THE TASK: Search the material for the word "thumb" and report each line where it turns up.

DATA:
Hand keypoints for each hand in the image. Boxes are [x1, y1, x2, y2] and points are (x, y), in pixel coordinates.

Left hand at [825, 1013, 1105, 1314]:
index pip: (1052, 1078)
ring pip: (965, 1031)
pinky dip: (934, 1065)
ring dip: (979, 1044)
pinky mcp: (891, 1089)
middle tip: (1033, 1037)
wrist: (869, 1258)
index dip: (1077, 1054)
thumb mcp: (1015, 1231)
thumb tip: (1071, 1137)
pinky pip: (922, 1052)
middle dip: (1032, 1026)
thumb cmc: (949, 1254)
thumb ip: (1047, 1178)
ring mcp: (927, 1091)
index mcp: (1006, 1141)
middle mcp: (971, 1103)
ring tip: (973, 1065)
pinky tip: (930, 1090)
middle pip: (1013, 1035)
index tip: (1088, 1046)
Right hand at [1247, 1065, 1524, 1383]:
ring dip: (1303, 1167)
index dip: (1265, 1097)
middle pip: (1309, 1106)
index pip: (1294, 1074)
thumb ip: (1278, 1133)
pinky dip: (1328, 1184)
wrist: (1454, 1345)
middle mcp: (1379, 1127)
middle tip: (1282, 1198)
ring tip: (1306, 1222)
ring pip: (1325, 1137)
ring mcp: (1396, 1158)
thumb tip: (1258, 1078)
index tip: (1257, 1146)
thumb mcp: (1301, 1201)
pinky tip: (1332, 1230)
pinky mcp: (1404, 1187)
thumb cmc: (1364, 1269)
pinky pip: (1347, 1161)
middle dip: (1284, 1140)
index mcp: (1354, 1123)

ANSWER TO THIS PROBLEM:
thumb mcp: (1015, 1231)
thumb tip: (1071, 1137)
thumb cmc: (949, 1254)
thumb ip: (1047, 1178)
thumb ip: (1278, 1133)
thumb tip: (1258, 1078)
thumb mcp: (1301, 1201)
thumb cmc: (1364, 1269)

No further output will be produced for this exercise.